DOCUMENT PASSAGE:
=== Begin Enclosure ===
Composites of geopotential height and wind anomalies at 500 mb associated with the most extreme events in the UNSEEN ensemble for the study region. Each plot is a composite of the 10 seasons of (a) highest precipitation, (b) lowest precipitation, and (c) highest number of enzyme breakdown days in each study area. The first row depicts the USA study area, and the second row the China study area, both delineated with a black box. Individual plots for each of the 10 events used to make these composites are available in the Supplementary Information.

In the USA region, the 10 driest March–May seasons in the SEAS5 ensemble (Fig. 5bi) are dominated by northerly and westerly wind anomalies. Such wind anomalies pull dry air from the continental USA to the study region, limiting precipitation. These are produced by positive seasonal anomalies of geopotential height to the west and south of the study region. In most of these 10 UNSEEN events, the positive anomalies are concentrated in the southwest of the USA, but there are individual events where the positive anomalies extend more widely across the USA (see Fig. SI11 for plots of anomalies associated with individual UNSEEN events).

Wind anomaly patterns are similar for the hottest seasons (Fig. 5ci); seasons with the largest number of hot days above the enzyme breakdown threshold are characterized by large regions of high pressure over the study area and to the southwest (Fig. 5ci). There are likely land-atmosphere feedbacks that can strengthen the heating effects during anomalously dry events35. In contrast, the wettest events (Fig. 5ai) have seasonal wind anomalies from the south and east, bringing moisture from the Gulf of Mexico and Atlantic (Fig. SI11).

In the China study region, wind anomalies are also critical to generating the extremely wet, dry, and hot events in Fig. 5, second row. The driest seasons (Fig. 5bii) modeled in the SEAS5 ensemble had wind anomalies from the north and west, bringing air over land towards the study area. This was associated with a low-pressure zone to the northeast of the study area. Hot seasons with the highest number of days above the enzyme breakdown threshold (Fig. 5cii) had similar wind anomalies as the low-precipitation events, and they also show a low pressure region to the northeast of the study area.

In eastern China, the 10 wettest seasons have wind anomalies from the opposite direction, coming from the south and east, bringing moisture to the study region (Fig. 5aii). These very wet seasons are associated with strong high-pressure regions to the northeast of the study area, generating clockwise winds that pull moisture from over the oceans to the winter wheat region. In July 2021, there was an extreme rainfall event in Henan province, once of the regions within our study area, and subsequent meteorological analyses identified that this was indeed caused by winds coming from the east, bringing moisture to the region36 similar to the synthetic events pictured in Fig. 5a.

In both regions, wind anomalies coming from land are associated with hot/dry seasons, and the opposite direction of wind anomalies over water are associated with extremely wet seasons, as might be expected. However, the patterns of geopotential height anomalies that produce such wind anomalies have some variety in their general shape, size, and location. Atmospheric anomalies associated with individual UNSEEN events are plotted in Supplementary Figs. 1015. For example, while northwesterly wind anomalies in the China winter wheat region are associated with a low-pressure zone to the northeast, this zone is larger in some realizations (e.g. Fig. SI 14B), and extends further south in other realizations (e.g. Fig. SI 14A and SI 14F). Therefore, meteorologists and climate scientists can be alert to several different varieties of the same pattern, which can all produce the wind anomalies that are associated with extremely hot/dry conditions in the region that produces winter wheat.
=== End Enclosure ===
DATA SHOWN:
=== Begin Enclosure ===
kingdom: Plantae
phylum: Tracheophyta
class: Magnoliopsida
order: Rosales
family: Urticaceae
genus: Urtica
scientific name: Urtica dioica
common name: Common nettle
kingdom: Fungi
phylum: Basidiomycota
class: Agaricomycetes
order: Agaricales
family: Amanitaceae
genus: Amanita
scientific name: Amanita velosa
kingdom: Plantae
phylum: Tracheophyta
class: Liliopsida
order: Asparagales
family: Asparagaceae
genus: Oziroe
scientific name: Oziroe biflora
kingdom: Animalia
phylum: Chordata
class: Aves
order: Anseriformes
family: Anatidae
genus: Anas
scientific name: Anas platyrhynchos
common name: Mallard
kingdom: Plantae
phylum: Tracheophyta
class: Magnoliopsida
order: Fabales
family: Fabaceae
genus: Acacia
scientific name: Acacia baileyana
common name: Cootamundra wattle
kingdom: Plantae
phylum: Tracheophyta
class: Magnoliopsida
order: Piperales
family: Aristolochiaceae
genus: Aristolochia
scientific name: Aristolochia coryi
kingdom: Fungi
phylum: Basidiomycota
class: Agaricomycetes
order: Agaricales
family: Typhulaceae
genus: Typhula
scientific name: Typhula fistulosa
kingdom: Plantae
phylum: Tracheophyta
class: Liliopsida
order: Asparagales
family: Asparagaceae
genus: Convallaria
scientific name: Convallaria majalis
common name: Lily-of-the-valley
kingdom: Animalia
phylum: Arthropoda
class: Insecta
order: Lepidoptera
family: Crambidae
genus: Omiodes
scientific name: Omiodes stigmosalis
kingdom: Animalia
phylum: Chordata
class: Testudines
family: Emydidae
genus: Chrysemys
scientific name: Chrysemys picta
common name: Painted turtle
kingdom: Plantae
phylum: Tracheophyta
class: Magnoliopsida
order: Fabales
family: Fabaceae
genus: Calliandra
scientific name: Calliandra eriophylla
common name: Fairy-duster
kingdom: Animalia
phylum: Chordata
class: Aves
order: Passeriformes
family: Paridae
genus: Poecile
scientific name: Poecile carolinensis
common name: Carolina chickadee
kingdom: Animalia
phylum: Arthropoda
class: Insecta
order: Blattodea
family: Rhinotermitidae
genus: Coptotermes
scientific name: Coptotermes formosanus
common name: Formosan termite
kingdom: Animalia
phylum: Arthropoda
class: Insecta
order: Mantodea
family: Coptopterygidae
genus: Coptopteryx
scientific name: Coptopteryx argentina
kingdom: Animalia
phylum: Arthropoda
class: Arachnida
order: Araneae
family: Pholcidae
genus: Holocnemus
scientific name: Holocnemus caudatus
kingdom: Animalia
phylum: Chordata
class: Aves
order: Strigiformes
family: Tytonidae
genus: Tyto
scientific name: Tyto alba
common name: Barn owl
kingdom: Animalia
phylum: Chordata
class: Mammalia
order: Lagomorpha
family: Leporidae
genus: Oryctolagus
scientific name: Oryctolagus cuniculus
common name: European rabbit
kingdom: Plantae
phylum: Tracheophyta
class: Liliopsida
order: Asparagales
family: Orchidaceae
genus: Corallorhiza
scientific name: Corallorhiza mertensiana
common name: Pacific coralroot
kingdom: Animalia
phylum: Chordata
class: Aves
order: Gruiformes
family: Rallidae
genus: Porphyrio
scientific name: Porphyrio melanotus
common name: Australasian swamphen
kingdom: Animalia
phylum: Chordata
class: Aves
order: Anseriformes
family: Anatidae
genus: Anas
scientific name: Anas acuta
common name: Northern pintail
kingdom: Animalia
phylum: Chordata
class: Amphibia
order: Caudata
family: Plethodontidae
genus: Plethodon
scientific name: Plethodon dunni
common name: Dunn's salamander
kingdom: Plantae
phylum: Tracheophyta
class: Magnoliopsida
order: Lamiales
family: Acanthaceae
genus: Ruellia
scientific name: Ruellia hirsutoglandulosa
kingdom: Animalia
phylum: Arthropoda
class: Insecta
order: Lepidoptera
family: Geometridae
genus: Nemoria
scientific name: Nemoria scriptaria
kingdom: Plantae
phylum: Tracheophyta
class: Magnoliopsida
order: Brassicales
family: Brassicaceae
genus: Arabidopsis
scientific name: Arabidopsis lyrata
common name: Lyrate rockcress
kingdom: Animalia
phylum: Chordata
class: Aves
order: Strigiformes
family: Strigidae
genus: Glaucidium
=== End Enclosure ===
WHAT THIS EXERCISE ASKS:
a) In the passage on wind anomalies, what pressure feature is linked to the driest seasons in the China study region?
b) Copy the part of the passage on wind anomalies that opens with the words containing "Wind anomaly patterns" and closes with "Atlantic (Fig. SI11).".
The rows have nothing to do with the passage on wind anomalies.

EXERCISE SOLUTIONS:
a) A low-pressure zone to the northeast of the study area.

b)
Wind anomaly patterns are similar for the hottest seasons (Fig. 5ci); seasons with the largest number of hot days above the enzyme breakdown threshold are characterized by large regions of high pressure over the study area and to the southwest (Fig. 5ci). There are likely land-atmosphere feedbacks that can strengthen the heating effects during anomalously dry events35. In contrast, the wettest events (Fig. 5ai) have seasonal wind anomalies from the south and east, bringing moisture from the Gulf of Mexico and Atlantic (Fig. SI11).